During my trip I was lucky to see many Alex Katz paintings and prints. The exhibition at the Boston Museum of Fine Arts is stunning. Many large scale prints using bold and simple colours. Some of his large etchings I thought were screenprints and enjoyed trying to decipher the printing process behind the image. He often incorporates glamourous portraits of family and friends and there’s a room of idyllic prints set in Maine. Fantastic use of light. I don’t like using the word ‘cool’ but they really are!
I’m a big fan of Edward Hopper’s paintings and prints so I wanted to make sure I saw as many as I could whilst in New York and New England. ‘The Lighthouse at Two Lights (1929) will now always remind me of my trip. The sky is so blue and his use of shadows reminescent of sunny days spent in Maine.
I’m taking part again this year in the Artist Open Houses in Brighton. I will be showing prints at the Gloobaah House, 22a The Drove, BN1 5AF. It’s part of the Dyke Road Trail so there are also lots of other houses nearby to visit, view art, drink tea and eat cake! The house will be open every weekend in May (5th -27th). Hope to see you there!
I took a trip to Eastbourne to see Barry Kirks prints at Emma Mason’s gallery. It was the opening day and wonderful to see his etchings and lithographs from the 1950’s and 1960’s. Particularly like ‘Pleasance frying Tomatoes (2)’ and ‘kitchen sink’ etchings. Great to meet him, view a portfolio of his drawings and hear the stories behind his work. His drawings of children running and playing from the 50’s have so much energy and movement. Fantastic! The exhibition runs until May 12th.
At the Van Gogh museum, there’s currently an exhibition showcasing over 100 of the gallery’s best prints. Many of them date from the end of the 20th century when Paris was crazy for print! No longer reproductions of paintings, these prints were seen as original works of art in themselves. Some big names and big, colourful posters. Including eye catching Toulouse Lautrec posters and illustrated theatre programs.
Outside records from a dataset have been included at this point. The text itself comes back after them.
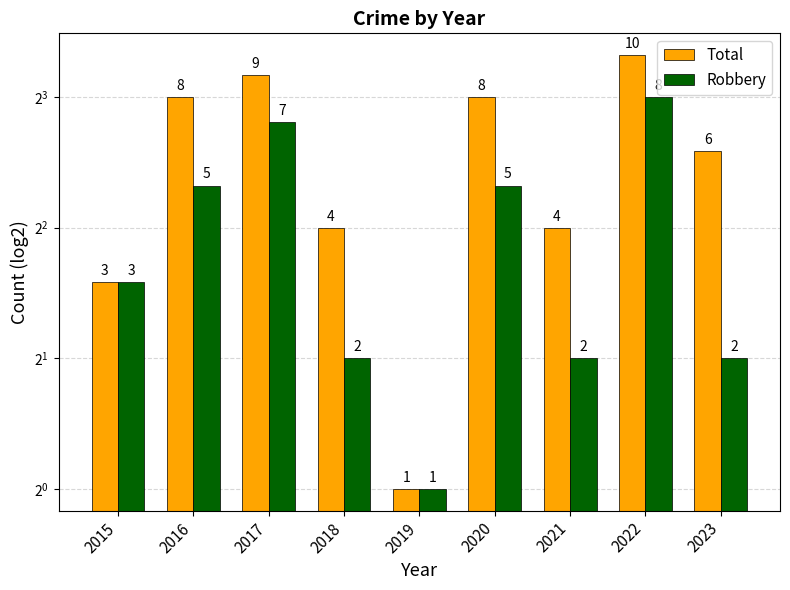

What is the maximum value for Robbery?

8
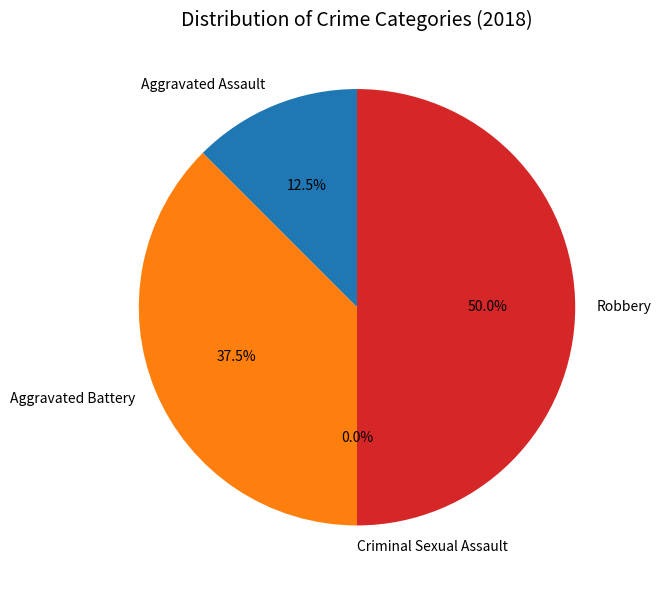

Count the number of slices in the pie.

4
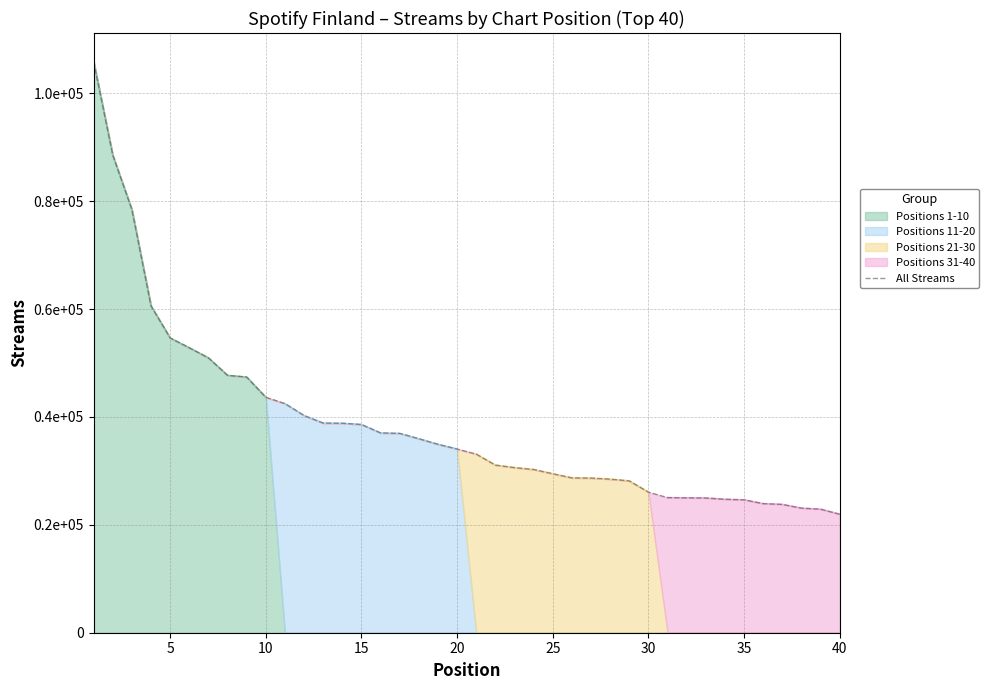

True or false: there are more than 1 points higher than both neighbors.

False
Loved the vibrancy of Henri Gabriel Ibels designs. Both Pierre Bonnards lithographs inspired by Parisien street scenes and Bonnards french interiors retain the spontaneity of original drawings. The woodcuts by Felix Vallotton for the Paris Worlds Fair in 1901 and his book of 30 scenes on public disturbances are fantastic. Just wish I could have picked up the book and flicked through the pages.
Travelled to Groningen in the northern part of the Netherlands with laptop and sketch book in hand. It’s a large university city with some impressive old buildings. Weather was terrible! Wind, rain and hale but enjoyed seeing the city on foot. Stopped off for coffee. Took in the view towards the Martini tower.
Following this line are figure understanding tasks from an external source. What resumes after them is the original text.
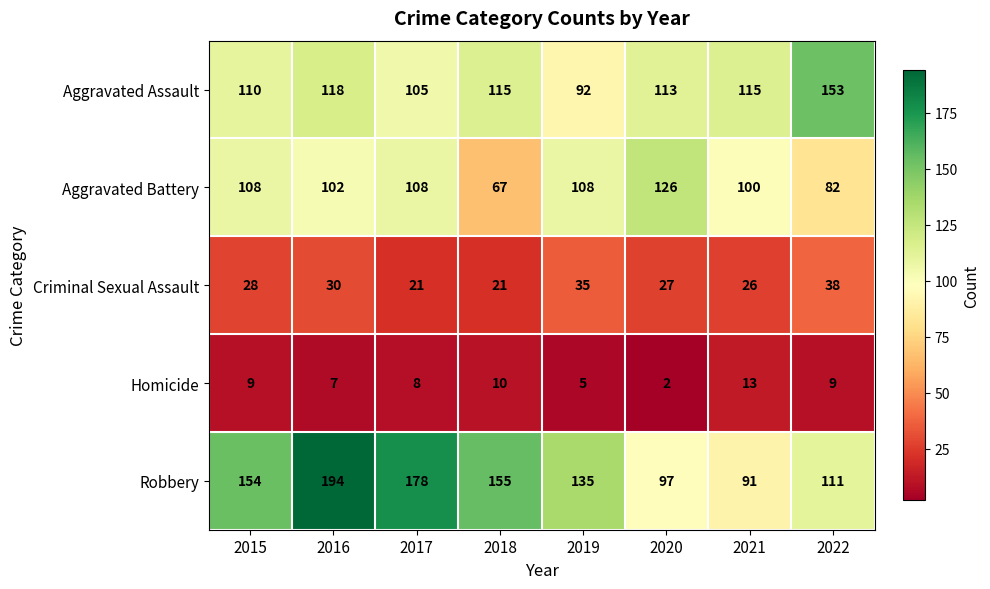

Which category has the lowest value in the Robbery series?

2021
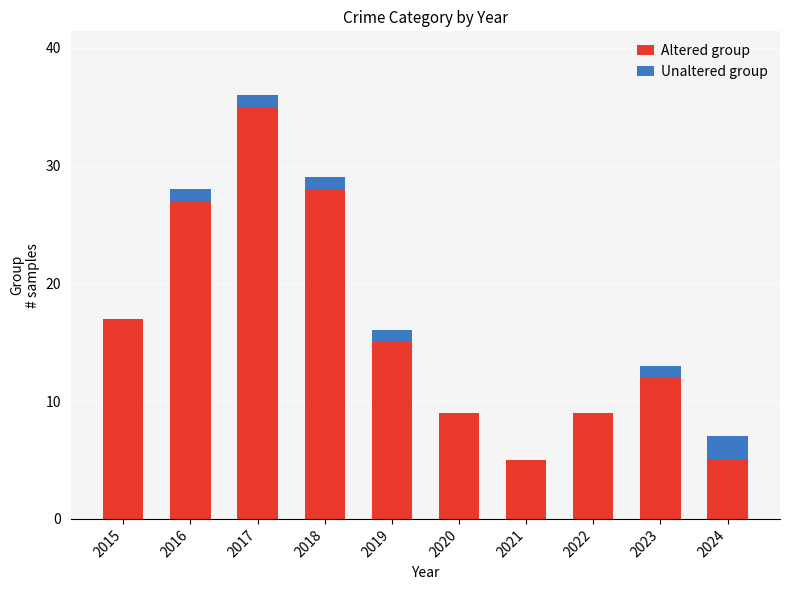

What is the difference between the Altered group values at 2024 and 2019?

10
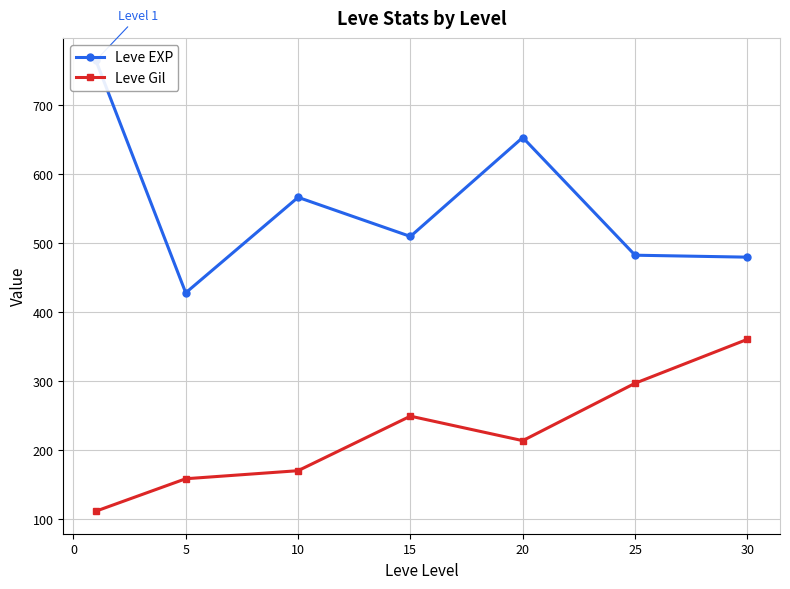

What is the minimum value for Leve Gil?

112.0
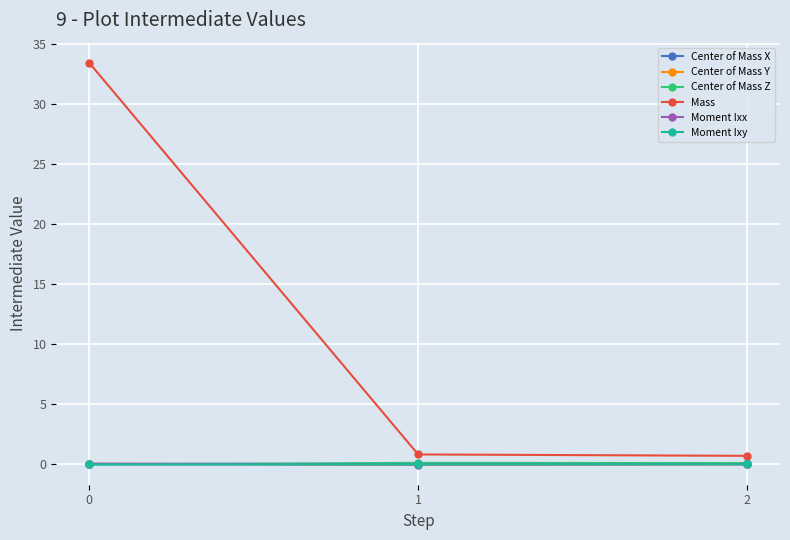

Between 0 and 1, which series saw the biggest shift?

Mass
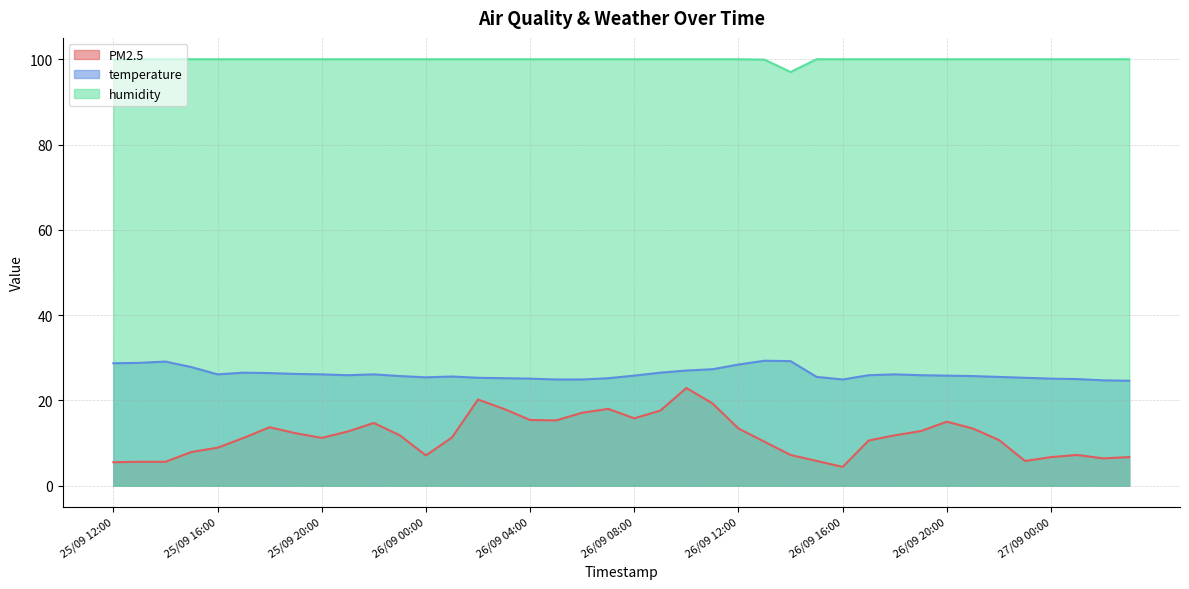

The value of temperature at 26/09 04:00 is 25.1. True or false?

True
Once in the Grote markt I stood and sheltered by the tourist info centre and did a few sketches. Really like the architecture and the theatre/bar signs. Sketched cyclists and cars passing from the St Jansstraat.
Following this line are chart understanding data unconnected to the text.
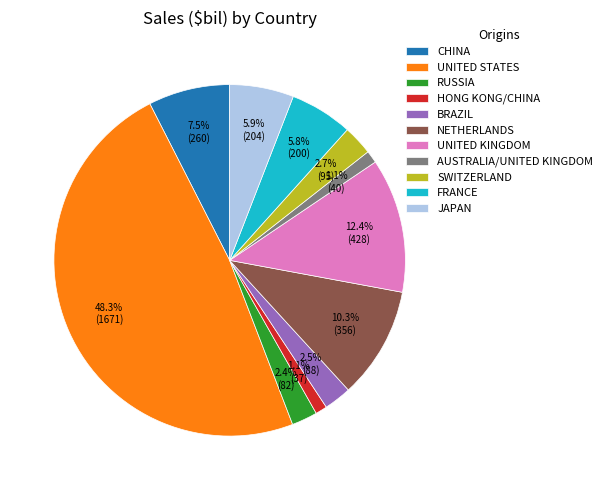

To the nearest percent, what is the difference between the largest and smallest slice percentages?

47%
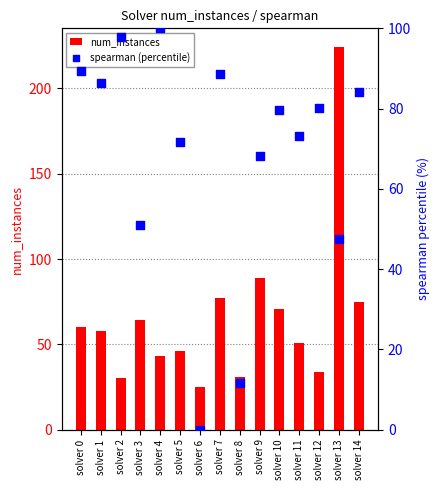

What is the total value across all series at solver 4?

143.0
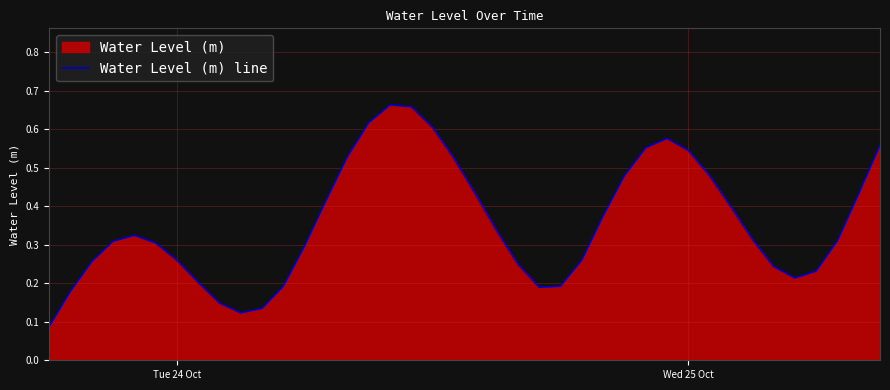

How many lines are shown in the chart?

1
Enjoyed the Jan Altink exhibition showing the dutch artists paintings and prints from the 1920’s and 30’s. Often painting Groningen landscapes and workers on the land. His influence from the german expressionists (notably Kirchner) is clear. Always like to see prints and liked his etchings and woodcuts. (above)
There’s also an exhibition of traditional and contempory portraits and chinese porcelain which is worth seeing.
I often spend more time in the shop and cafe than I do in exhibitions. The museum is very striking inside and out. Designed by Allessandro Mendini and Phillippe Starck opened in 1994. Futuristic and colourful in design it’s a nice place to relax. I liked the interior design of the cafe with ‘twig’ chairs, red pendant lights and grey walls. I ordered the cake with the edible museum photo on top!
I looked out of the window and sketched the cyclists and pedestrians walking on the bridge.
My exhibition at the Hop Gallery in Lewes, Sussex starts this Saturday (19th November ) and runs until next Sunday (27th November). There will be new drawings and prints on show. Hope to see you there!